══ Exercise input
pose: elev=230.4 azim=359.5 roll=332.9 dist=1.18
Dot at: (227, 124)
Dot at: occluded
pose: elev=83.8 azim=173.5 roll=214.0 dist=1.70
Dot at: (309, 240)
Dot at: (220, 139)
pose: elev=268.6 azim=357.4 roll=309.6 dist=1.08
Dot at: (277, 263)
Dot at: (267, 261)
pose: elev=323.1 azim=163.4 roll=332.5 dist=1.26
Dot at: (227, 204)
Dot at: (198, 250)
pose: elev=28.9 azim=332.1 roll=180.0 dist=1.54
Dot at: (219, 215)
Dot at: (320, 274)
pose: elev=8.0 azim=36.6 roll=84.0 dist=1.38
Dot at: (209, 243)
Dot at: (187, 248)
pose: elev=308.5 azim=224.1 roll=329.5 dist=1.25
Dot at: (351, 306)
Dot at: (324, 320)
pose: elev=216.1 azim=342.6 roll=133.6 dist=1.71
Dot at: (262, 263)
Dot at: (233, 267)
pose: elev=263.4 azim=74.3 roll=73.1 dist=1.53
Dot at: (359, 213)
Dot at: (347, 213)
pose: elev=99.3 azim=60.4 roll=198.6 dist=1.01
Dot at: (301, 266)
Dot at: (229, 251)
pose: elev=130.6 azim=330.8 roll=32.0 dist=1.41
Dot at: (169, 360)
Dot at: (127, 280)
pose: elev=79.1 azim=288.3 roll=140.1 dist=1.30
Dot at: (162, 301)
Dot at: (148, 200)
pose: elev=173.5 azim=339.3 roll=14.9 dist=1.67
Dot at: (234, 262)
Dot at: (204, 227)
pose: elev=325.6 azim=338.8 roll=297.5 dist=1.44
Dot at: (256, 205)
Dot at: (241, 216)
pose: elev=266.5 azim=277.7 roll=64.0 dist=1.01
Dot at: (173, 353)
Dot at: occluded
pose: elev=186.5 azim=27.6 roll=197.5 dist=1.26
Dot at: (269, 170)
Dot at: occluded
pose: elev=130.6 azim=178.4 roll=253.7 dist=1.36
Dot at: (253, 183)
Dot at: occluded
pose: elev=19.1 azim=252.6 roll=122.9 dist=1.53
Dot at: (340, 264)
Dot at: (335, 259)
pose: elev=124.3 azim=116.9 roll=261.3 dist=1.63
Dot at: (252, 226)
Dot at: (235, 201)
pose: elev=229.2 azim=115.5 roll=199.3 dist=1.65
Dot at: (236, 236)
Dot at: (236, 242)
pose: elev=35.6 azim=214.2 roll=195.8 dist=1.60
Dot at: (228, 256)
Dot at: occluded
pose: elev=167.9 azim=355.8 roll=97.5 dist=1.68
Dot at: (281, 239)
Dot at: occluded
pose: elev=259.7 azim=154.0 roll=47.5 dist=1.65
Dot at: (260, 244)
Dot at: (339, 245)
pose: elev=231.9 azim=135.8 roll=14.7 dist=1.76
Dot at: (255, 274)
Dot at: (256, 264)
════
◆ **Stated problem**
Can you render every line of the data listing above as a numbered list, skipping any blank lines?

◆ **The result**
1. pose: elev=230.4 azim=359.5 roll=332.9 dist=1.18
2. Dot at: (227, 124)
3. Dot at: occluded
4. pose: elev=83.8 azim=173.5 roll=214.0 dist=1.70
5. Dot at: (309, 240)
6. Dot at: (220, 139)
7. pose: elev=268.6 azim=357.4 roll=309.6 dist=1.08
8. Dot at: (277, 263)
9. Dot at: (267, 261)
10. pose: elev=323.1 azim=163.4 roll=332.5 dist=1.26
11. Dot at: (227, 204)
12. Dot at: (198, 250)
13. pose: elev=28.9 azim=332.1 roll=180.0 dist=1.54
14. Dot at: (219, 215)
15. Dot at: (320, 274)
16. pose: elev=8.0 azim=36.6 roll=84.0 dist=1.38
17. Dot at: (209, 243)
18. Dot at: (187, 248)
19. pose: elev=308.5 azim=224.1 roll=329.5 dist=1.25
20. Dot at: (351, 306)
21. Dot at: (324, 320)
22. pose: elev=216.1 azim=342.6 roll=133.6 dist=1.71
23. Dot at: (262, 263)
24. Dot at: (233, 267)
25. pose: elev=263.4 azim=74.3 roll=73.1 dist=1.53
26. Dot at: (359, 213)
27. Dot at: (347, 213)
28. pose: elev=99.3 azim=60.4 roll=198.6 dist=1.01
29. Dot at: (301, 266)
30. Dot at: (229, 251)
31. pose: elev=130.6 azim=330.8 roll=32.0 dist=1.41
32. Dot at: (169, 360)
33. Dot at: (127, 280)
34. pose: elev=79.1 azim=288.3 roll=140.1 dist=1.30
35. Dot at: (162, 301)
36. Dot at: (148, 200)
37. pose: elev=173.5 azim=339.3 roll=14.9 dist=1.67
38. Dot at: (234, 262)
39. Dot at: (204, 227)
40. pose: elev=325.6 azim=338.8 roll=297.5 dist=1.44
41. Dot at: (256, 205)
42. Dot at: (241, 216)
43. pose: elev=266.5 azim=277.7 roll=64.0 dist=1.01
44. Dot at: (173, 353)
45. Dot at: occluded
46. pose: elev=186.5 azim=27.6 roll=197.5 dist=1.26
47. Dot at: (269, 170)
48. Dot at: occluded
49. pose: elev=130.6 azim=178.4 roll=253.7 dist=1.36
50. Dot at: (253, 183)
51. Dot at: occluded
52. pose: elev=19.1 azim=252.6 roll=122.9 dist=1.53
53. Dot at: (340, 264)
54. Dot at: (335, 259)
55. pose: elev=124.3 azim=116.9 roll=261.3 dist=1.63
56. Dot at: (252, 226)
57. Dot at: (235, 201)
58. pose: elev=229.2 azim=115.5 roll=199.3 dist=1.65
59. Dot at: (236, 236)
60. Dot at: (236, 242)
61. pose: elev=35.6 azim=214.2 roll=195.8 dist=1.60
62. Dot at: (228, 256)
63. Dot at: occluded
64. pose: elev=167.9 azim=355.8 roll=97.5 dist=1.68
65. Dot at: (281, 239)
66. Dot at: occluded
67. pose: elev=259.7 azim=154.0 roll=47.5 dist=1.65
68. Dot at: (260, 244)
69. Dot at: (339, 245)
70. pose: elev=231.9 azim=135.8 roll=14.7 dist=1.76
71. Dot at: (255, 274)
72. Dot at: (256, 264)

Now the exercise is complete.